Jessica M. Karmasek Sep. 5, 2013, 5:30pm

LOS ANGELES (Legal Newsline) -- The McGraw-Hill Companies Inc. and its subsidiary Standard & Poor's Rating Services argue, in a federal court filing this week, that the U.S. Department of Justice's lawsuit against the ratings agency was filed "in retaliation" for its downgrade of the nation's credit rating in 2011.

"Plaintiff commenced this action in retaliation for Defendants' exercise of their free speech rights with respect to the creditworthiness of the United States of America. Such free speech is protected under the First Amendment to the United States Constitution and the retaliation, causing and embodied in the commencement of this impermissibly selective, punitive and meritless litigation, is unconstitutional," lawyers for the credit ratings agency wrote in a 72-page answer, filed in the U.S. District Court for the Central District of California Tuesday.

The agency's lead attorney is John Keker of San Francisco-based Keker & Van Nest, who once represented prominent Mississippi attorney Richard "Dickie" Scruggs.

"Only S&P Ratings downgraded the United States and only S&P Ratings has been sued by the United States, even though the S&P ratings challenged by the United States were no different than those of at least one other rating agency and other rating agencies have made the same assertions of 'independence' that are challenged in the Complaint as against S&P," Keker wrote.

Click here to read Standard & Poor's complete answer.

In August 2011, following the enactment of the Budget Control Act, Standard & Poor's lowered the nation's sovereign long-term credit rating from AAA to AA+.

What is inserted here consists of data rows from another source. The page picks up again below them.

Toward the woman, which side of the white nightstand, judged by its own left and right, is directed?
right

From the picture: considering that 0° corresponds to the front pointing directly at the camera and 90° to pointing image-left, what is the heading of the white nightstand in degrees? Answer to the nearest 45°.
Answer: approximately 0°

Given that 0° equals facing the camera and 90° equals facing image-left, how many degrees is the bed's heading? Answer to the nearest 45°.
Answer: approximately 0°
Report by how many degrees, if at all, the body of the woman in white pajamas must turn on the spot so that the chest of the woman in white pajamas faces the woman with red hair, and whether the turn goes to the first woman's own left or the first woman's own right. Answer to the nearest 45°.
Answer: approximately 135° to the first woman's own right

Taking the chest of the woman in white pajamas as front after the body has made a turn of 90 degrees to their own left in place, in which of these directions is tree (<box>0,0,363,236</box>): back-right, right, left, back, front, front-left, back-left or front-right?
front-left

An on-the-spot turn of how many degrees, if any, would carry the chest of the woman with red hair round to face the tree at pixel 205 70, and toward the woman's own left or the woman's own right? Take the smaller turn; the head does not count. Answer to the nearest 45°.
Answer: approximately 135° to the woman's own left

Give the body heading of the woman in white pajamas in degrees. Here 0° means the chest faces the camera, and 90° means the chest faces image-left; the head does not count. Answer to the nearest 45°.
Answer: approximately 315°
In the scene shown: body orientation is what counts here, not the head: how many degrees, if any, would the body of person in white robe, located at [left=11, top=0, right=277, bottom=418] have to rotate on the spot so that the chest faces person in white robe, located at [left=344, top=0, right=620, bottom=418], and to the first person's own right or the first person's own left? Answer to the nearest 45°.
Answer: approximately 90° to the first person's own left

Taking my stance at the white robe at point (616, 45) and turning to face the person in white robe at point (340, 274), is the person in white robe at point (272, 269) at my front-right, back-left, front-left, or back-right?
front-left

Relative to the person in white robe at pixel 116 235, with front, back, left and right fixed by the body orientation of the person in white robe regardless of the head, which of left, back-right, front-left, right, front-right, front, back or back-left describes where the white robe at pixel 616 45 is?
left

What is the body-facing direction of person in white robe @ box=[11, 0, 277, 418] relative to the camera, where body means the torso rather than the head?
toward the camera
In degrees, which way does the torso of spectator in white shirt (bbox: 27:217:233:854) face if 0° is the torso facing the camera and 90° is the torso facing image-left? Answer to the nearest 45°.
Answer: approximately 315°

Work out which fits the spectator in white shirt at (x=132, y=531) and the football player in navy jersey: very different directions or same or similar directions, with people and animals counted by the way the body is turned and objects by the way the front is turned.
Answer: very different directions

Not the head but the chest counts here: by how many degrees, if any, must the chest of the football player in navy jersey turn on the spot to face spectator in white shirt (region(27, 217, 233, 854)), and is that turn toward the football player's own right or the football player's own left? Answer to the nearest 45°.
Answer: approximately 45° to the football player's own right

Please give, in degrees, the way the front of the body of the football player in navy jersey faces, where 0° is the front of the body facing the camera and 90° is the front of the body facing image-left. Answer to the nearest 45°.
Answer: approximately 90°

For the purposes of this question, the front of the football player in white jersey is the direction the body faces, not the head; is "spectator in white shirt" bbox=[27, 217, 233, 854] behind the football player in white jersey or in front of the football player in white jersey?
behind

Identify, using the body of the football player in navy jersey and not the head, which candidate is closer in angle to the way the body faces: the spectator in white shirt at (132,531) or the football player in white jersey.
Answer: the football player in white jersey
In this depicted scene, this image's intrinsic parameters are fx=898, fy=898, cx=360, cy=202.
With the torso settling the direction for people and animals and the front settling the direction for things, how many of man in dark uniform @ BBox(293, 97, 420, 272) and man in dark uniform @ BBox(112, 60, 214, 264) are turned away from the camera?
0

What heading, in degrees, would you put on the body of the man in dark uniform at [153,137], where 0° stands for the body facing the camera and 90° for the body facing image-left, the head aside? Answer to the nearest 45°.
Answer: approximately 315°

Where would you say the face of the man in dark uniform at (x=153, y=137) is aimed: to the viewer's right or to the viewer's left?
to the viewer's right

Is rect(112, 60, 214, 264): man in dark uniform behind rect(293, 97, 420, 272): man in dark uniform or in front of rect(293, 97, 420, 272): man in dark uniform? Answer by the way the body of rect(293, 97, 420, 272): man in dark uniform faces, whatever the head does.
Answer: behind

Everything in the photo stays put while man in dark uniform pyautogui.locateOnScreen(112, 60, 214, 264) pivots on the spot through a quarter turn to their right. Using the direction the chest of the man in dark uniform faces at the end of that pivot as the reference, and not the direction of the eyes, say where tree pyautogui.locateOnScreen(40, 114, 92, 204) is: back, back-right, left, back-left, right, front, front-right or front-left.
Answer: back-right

"The downgrade reflects our opinion that the fiscal consolidation plan that Congress and the Administration recently agreed to falls short of what, in our view, would be necessary to stabilize the government's medium-term debt dynamics," the agency said in a press release at the time.

In its suit, filed in February, the government contends that Standard & Poor's inflated mortgage investment ratings and set them up for a crash.

The agency counters that its claims about its ratings process weren't meant to be taken seriously be investors, and filed a motion to dismiss the suit in April.

However, Judge David O. Carter refused to dismiss the suit in a July ruling and blasted the credit rating agency's "puffery" defense.